Brief:
Extract and copy the lines of these records, with no changes, from the line containing "DURANGALDEA" up to and including the line containing "Kronikaberria.eus".

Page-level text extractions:
┌──

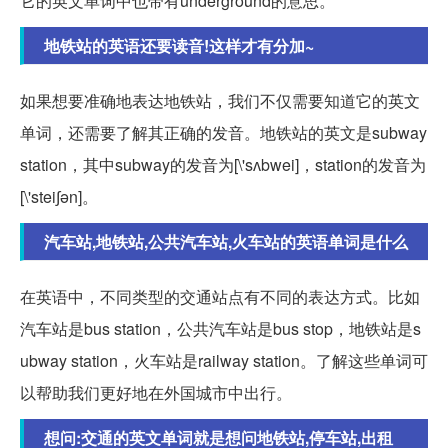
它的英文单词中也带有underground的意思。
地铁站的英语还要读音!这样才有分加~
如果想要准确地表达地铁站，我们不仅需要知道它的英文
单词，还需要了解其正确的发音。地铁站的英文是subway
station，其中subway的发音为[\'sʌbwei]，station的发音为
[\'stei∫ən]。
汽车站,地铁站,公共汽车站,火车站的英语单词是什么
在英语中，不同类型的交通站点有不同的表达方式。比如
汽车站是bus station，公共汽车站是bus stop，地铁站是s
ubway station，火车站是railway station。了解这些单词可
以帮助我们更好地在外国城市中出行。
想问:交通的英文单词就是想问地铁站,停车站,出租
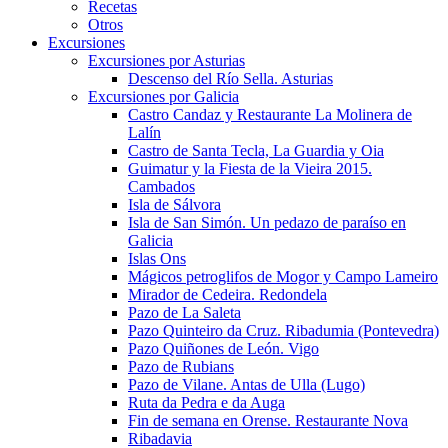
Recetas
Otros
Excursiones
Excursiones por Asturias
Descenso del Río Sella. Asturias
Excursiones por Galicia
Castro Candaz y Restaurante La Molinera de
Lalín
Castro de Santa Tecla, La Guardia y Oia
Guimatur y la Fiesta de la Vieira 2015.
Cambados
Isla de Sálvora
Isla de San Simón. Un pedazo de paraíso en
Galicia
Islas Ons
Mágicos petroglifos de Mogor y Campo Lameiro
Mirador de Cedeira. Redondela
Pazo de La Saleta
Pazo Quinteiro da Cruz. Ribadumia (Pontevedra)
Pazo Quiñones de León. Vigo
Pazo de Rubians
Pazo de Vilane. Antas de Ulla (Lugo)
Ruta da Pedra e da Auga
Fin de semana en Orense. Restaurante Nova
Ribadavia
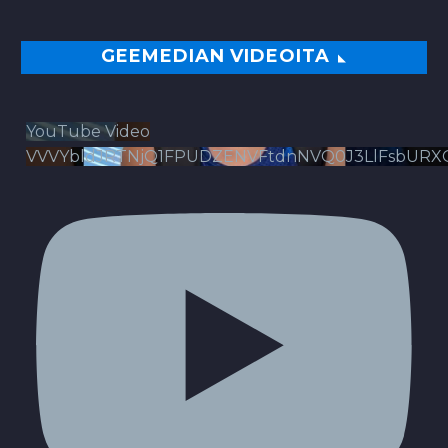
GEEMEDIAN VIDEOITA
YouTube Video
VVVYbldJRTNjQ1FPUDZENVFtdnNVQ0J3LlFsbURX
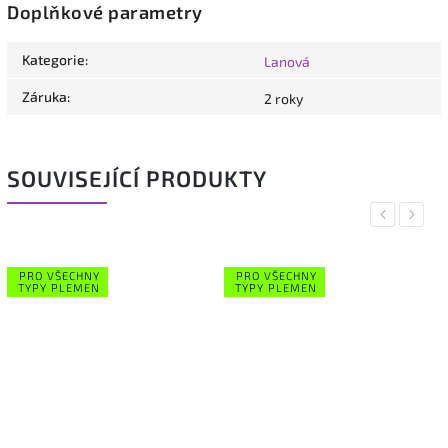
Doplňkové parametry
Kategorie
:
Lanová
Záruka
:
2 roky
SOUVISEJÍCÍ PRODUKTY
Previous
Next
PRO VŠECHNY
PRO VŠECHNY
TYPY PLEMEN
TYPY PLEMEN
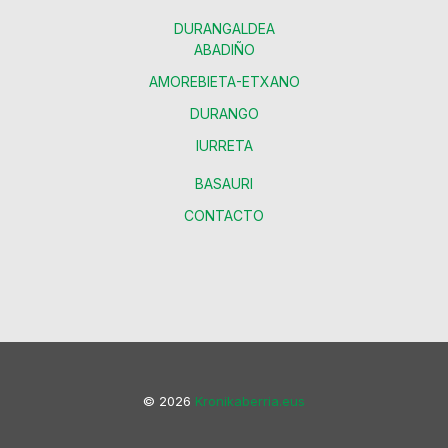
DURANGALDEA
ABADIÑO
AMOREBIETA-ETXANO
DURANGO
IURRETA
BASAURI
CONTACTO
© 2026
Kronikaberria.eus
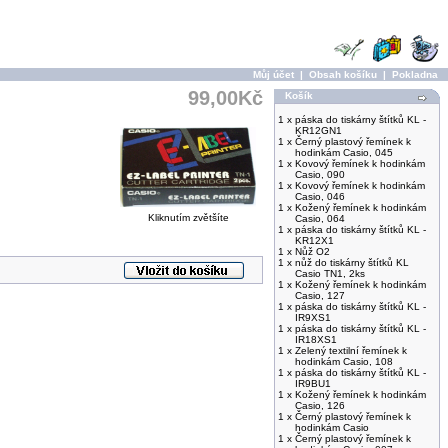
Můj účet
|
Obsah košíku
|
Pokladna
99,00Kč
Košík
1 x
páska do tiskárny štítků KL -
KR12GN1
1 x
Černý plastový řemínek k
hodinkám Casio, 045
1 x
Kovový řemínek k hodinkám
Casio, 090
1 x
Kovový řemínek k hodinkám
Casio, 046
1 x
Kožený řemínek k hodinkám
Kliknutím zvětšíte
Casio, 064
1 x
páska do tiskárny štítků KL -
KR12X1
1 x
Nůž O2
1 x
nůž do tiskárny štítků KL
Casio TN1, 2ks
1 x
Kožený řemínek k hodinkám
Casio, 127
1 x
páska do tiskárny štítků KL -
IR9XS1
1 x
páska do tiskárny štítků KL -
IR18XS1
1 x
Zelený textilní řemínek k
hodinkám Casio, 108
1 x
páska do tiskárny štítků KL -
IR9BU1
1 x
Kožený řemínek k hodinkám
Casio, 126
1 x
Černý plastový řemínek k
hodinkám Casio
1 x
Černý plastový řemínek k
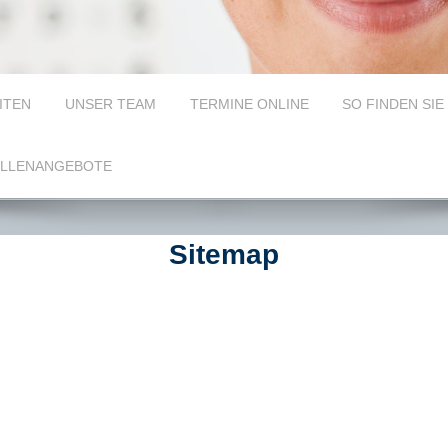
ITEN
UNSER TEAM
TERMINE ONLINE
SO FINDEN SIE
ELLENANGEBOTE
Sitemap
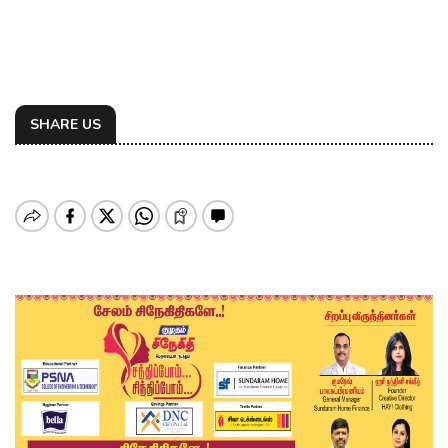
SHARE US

└──
┌──

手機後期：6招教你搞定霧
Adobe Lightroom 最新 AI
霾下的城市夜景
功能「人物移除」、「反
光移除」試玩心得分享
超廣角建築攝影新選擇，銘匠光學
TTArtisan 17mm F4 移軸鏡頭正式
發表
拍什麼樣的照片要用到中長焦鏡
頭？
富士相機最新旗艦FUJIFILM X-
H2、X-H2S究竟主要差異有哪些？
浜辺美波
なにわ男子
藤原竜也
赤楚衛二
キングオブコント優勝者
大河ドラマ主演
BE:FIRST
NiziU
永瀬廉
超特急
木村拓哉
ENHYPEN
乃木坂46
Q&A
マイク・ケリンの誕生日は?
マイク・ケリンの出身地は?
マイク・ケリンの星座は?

└──
┌──

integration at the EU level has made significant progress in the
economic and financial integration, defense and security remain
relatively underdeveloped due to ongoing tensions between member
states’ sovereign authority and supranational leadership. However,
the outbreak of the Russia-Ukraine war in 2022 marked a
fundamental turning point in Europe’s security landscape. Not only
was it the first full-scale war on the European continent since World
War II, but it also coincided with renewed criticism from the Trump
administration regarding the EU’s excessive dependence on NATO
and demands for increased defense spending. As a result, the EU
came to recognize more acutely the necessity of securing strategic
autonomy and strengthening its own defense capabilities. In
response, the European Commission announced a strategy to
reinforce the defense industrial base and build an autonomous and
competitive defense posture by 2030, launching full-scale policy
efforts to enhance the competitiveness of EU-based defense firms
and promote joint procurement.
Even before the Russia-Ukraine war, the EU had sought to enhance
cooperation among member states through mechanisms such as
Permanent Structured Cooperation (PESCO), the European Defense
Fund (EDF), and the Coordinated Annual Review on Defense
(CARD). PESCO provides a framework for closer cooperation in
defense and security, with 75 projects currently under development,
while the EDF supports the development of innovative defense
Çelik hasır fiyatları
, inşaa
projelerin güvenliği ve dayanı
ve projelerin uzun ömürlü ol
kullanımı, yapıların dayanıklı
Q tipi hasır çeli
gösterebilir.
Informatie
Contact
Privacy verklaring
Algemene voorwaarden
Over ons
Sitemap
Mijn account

└──

Solution for this task:
DURANGALDEA
ABADIÑO
AMOREBIETA-ETXANO
DURANGO
IURRETA
BASAURI
CONTACTO
© 2026
Kronikaberria.eus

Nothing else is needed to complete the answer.